Do UOL
Fernanda Calgaro
Os líderes partidários reunidos no Senado na manhã desta terça-feira (5) decidiram adiar novamente a votação do Orçamento 2013 por falta de acordo. A informação foi confirmada pelo senador Walter Pinheiro (PT-BA).
O impasse para a votação do Orçamento vem desde o final do ano de 2012. Com a indefinição criada a partir da liminar do ministro do Supremo Tribunal Federal Luiz Fuxsobre a ordem de apreciação dos mais de 3.000 vetos pendentes no Congresso, a votação do Orçamento de 2013 foi adiada para este ano.
A não-votação da proposta orçamentária em dezembro limita a aplicação dos recursos federais, e obrigou a presidente Dilma a editar uma medida provisória liberando recursos para os primeiros meses do ano. No final de dezembro, a ministra Miriam Belchior, do Planejamento, anunciou publicação de uma medida provisória liberando crédito extraordinário de R$ 42,5 bilhões.
Em janeiro, DEM e PSDB protocolaram uma Ação Direta de Inconstitucionalidade (ADIN) no Supremo Tribunal Federal (STF) questionando a legitimidade da MP.
Pela decisão do STF, o Congresso não poderia votar outros assuntos sem antes decidir o destino dos vetos presidenciais. Este foi também o entendimento dos presidentes da Câmara à época, Marco Maia (PT-RS) e do Senado, José Sarney (PMDB-AP).
Impasse sobre royalties
A decisão de votar os 3.000 vetos presidenciais ocorreu após uma disputa judicial para que um dos vetos mais recentes da presidente, sobre a distribuição dos royalties do petróleo, fosse apreciado no Congresso. Uma disputa entre Estados produtores e não produtores de petróleo levou a polêmica ao STF, resultando na liminar de Fux.
A polêmica em torno da questão teve início quando o Congresso aprovou neste ano uma lei definindo que os royalties do petróleo, mesmo nos locais já em exploração, seriam divididos de maneira mais igualitária entre os Estados.

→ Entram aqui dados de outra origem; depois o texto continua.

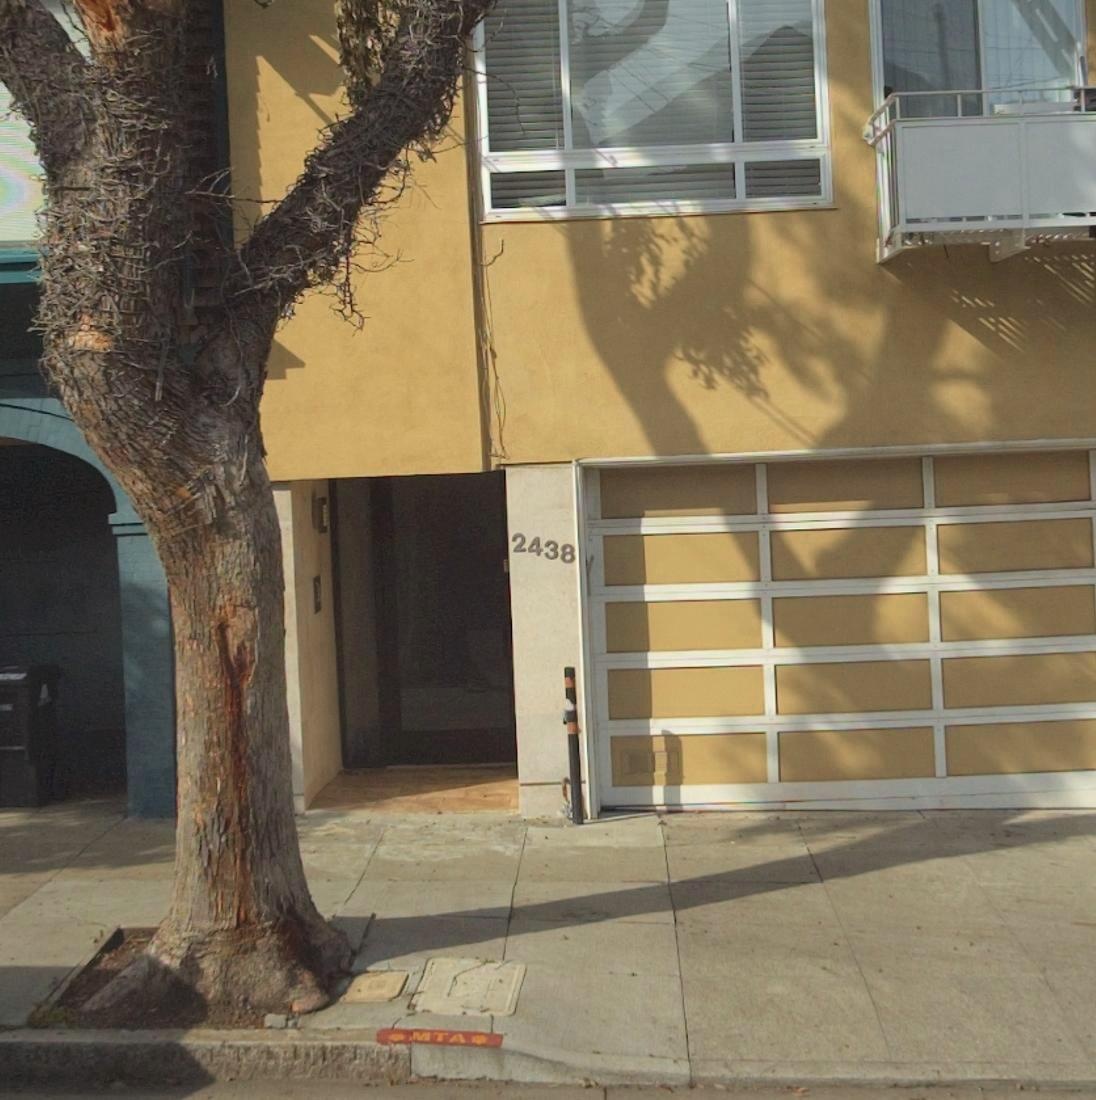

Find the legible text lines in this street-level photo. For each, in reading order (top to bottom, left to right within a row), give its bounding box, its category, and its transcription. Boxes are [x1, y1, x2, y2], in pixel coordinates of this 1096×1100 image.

[510, 530, 578, 566] StreetNumber: 2438
[405, 1028, 470, 1046] None: MTA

No entanto, Rio de Janeiro e Espírito Santo se opuseram porque teriam suas receitas diminuídas. Após pressão capitaneada pelo governador do Rio, Sérgio Cabral (PMDB), Dilma vetou esse ponto da lei. Parlamentares de Estados não produtores querem derrubar o veto da presidente.
A derrubada do veto prejudicaria os Estados do Rio de Janeiro e Espírito Santos, que teriam que dividir as somas que já recebem com os demais Estados e municípios não produtores.
Ano legislativo inaugurado
Ontem, na sessão de inauguração dos trabalhos legislativos, o presidente do Senado, Renan Calheiros (PMDB-AL), apontou entre os assuntos mais urgentes a serem tratados pelo Congresso Nacional este ano a definição sobre o Fundo de Participação dos Estados (FPE), as reformas tributária e política.
Segundo o atual presidente do Senado, a reforma política, com financiamento público exclusivo de campanhas eleitorais, vai proporcionar mais estabilidade ao país, com reflexos imediatos na economia interna.